» **REQUEST**: Copy out the text in the data below word for word, keeping each line as it appears.
----------------
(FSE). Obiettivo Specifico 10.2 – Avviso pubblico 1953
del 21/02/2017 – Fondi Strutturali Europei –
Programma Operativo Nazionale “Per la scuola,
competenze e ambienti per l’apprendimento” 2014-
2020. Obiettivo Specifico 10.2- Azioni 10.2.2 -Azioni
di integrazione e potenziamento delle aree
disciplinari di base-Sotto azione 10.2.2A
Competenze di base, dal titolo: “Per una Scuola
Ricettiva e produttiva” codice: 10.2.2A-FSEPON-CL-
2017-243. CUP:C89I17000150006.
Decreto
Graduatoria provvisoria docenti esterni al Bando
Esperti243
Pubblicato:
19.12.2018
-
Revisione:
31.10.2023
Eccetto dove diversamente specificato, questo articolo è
----------------
» **RESPONSE**:
(FSE). Obiettivo Specifico 10.2 – Avviso pubblico 1953
del 21/02/2017 – Fondi Strutturali Europei –
Programma Operativo Nazionale “Per la scuola,
competenze e ambienti per l’apprendimento” 2014-
2020. Obiettivo Specifico 10.2- Azioni 10.2.2 -Azioni
di integrazione e potenziamento delle aree
disciplinari di base-Sotto azione 10.2.2A
Competenze di base, dal titolo: “Per una Scuola
Ricettiva e produttiva” codice: 10.2.2A-FSEPON-CL-
2017-243. CUP:C89I17000150006.
Decreto
Graduatoria provvisoria docenti esterni al Bando
Esperti243
Pubblicato:
19.12.2018
-
Revisione:
31.10.2023
Eccetto dove diversamente specificato, questo articolo è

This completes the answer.